Online marketplaces failing to tackle sale of potentially deadly electrical items
17 December 2019
A new investigation by consumer safety charity Electrical Safety First has found that everyday products on e-commerce sites are putting consumers at serious risk of injury.
Some of the biggest global e-commerce sites are failing to tackle the sale of dangerous electrical products, putting consumers at risk from possible severe electric shock and fire, according to the findings.
Electrical Safety First tested products found on Amazon Marketplace, eBay and Wish, in a specialist lab, including items such as hair straighteners, phone chargers, travel adaptors and laser hair removers.
Of the 15 products which were purchased, based on the expert knowledge of the Charity’s technical team, 14 failed tests against the UK standard. Test failures ranged from minor non-compliances with markings to severe failures posing a risk of electric shock and fire to the consumer. The Charity believes this to be a snap shot of a much wider problem.
One of the most severe failures came from Wish, an enormously popular marketplace with those seeking dirt cheap bargains. A single-port charger, similar in shape and colour to that of an Apple product, was fitted with no protective devices leaving the product at risk of internal rupturing leading to a possible explosion in the event of a failure. Footage captured by the Charity shows the catastrophic failing of the product.
Buyers seeking beauty bargains are also at risk as the charity discovered a laser hair remover, purchased from eBay, that posed a significant risk of electric shock to the user because of access to live parts. A pair of counterfeit GHD hair straighteners were also purchased from Wish and found to pose a potential electric shock risk.
A hairdryer was also purchased from Wish which, when put through a test to restrict the products air flow, ignited, causing the flames to emit from the front of the product, failing to be contained within.
A modelling hair comb purchased via Amazon Marketplace also exhibited a fire risk to the user due to a non-compliant plug which would be deemed illegal to be sold in the UK against current safety standards. This could cause a fire in the event of a short circuit. The Charity believes marketplaces are swiftly becoming the wild west of the web, with serious regulation now needed to tackle the issue.
A survey commissioned by Electrical Safety First to accompany the startling findings from the lab testing highlights how many of us will put a price on our safety with almost 1 in 3 (29%) Brits surveyed admitting that they would knowingly buy something fake or substandard online if they saw it for a fraction of the price.
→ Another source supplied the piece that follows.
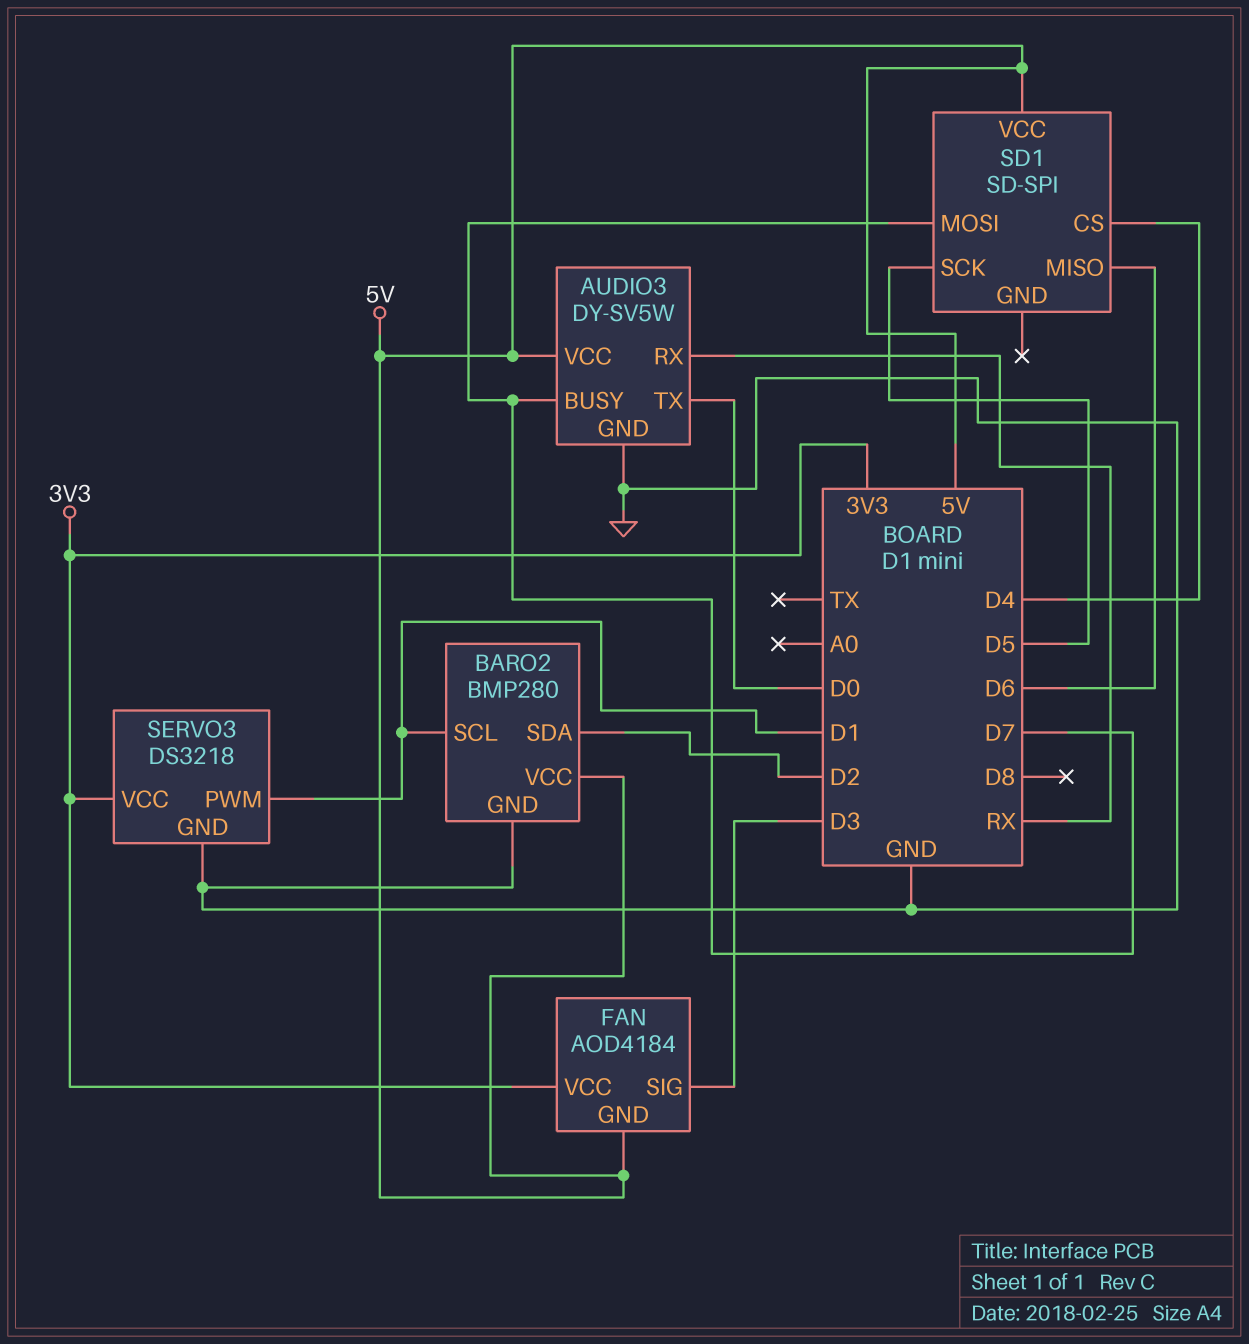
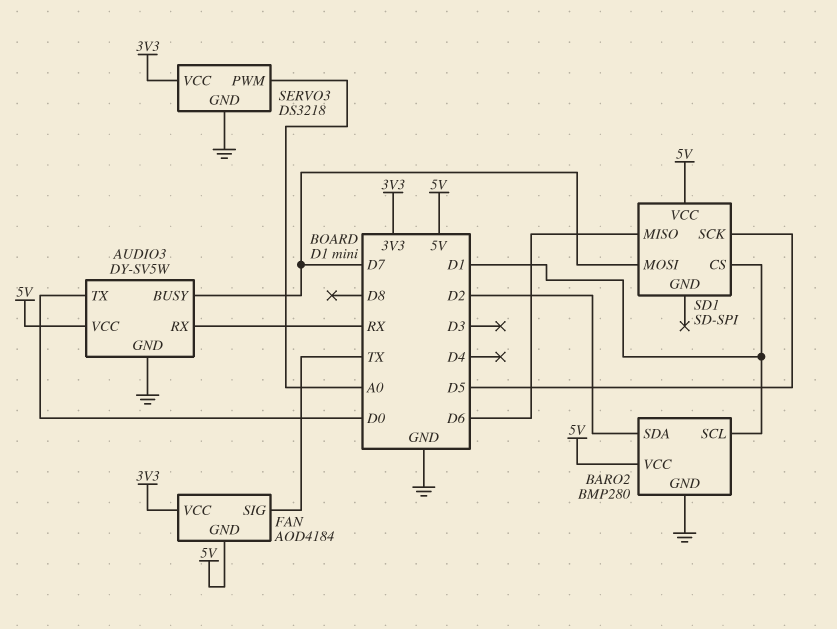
FAN pin SIG: D3 -> TX
SD1 pin CS: D4 -> D1
SERVO3 pin PWM: D1 -> A0

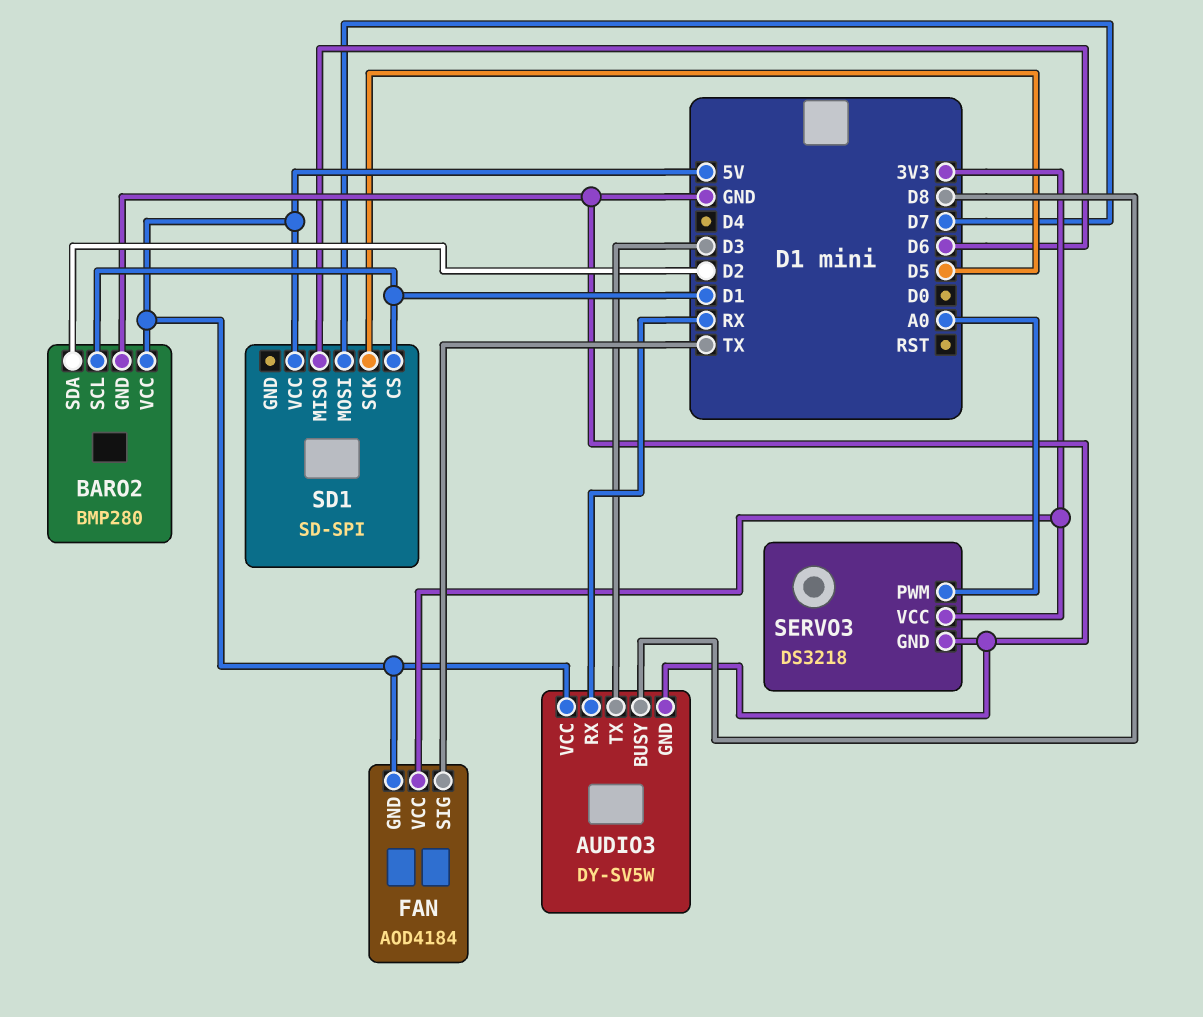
AUDIO3 pin BUSY: D7 -> D8
AUDIO3 pin TX: D0 -> D3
Of those who said they would, nearly 1 in 3 would do so if it meant bagging a discount of 30% or less compared to the price of the real thing.
Further findings show Brits continue to be duped by fake goods online with almost 1 in 4 having purchased an electrical product online, sold by a third-party seller that was advertised as genuine, only to discover the product was counterfeit. More worrying research found 1 in 10 UK adults have first-hand experience of a shock or fire caused by an electrical item purchased online.
This is not the first time Electrical Safety First has raised concerns about the issue of counterfeit goods sold online. In 2018, the Charity uncovered dangerous electrical goods for sale across a selection of e-commerce sites and created its own seller profile named ‘Dangerous Electrical Ltd’ as a test, which was successfully verified after using a fake name, passport number and date of birth to create the profile.
These new findings, featuring robust lab results, demonstrate the everyday danger posed to consumers as well as the slow progress made on the issue since last year’s investigation. The Charity is now calling for tougher legislation to be introduced to regulate marketplaces, as the current Product Safety Pledge many marketplaces have already signed up to holds no legal weight.
Electrical Safety First believes the Government must now introduce legislation requiring marketplaces to take pro-active responsibility for policing their sites for illegal sales of dangerous electrical goods sold by third-party sellers. This should be introduced separately to steps being taken to remove the sale of counterfeits on intellectual property grounds.
Martyn Allen, technical director of Electrical Safety First, said: “The results of our tests are extremely worrying for those who buy electrical products from online marketplaces. No product that fails our tests should be being sold, and it’s very clear that the lack of regulation of online marketplaces – from government or from the sites themselves – is allowing those who sell dangerous goods to make a profit at the expense of consumer safety. As well as legislation, properly funded enforcement at ports and airports are necessary to stop these goods from entering the country. If you’re buying an electrical item, stick to a reputable retailer whom you trust and if you spot any safety concerns, stop using it and contact the manufacturer. Buyers need to beware.”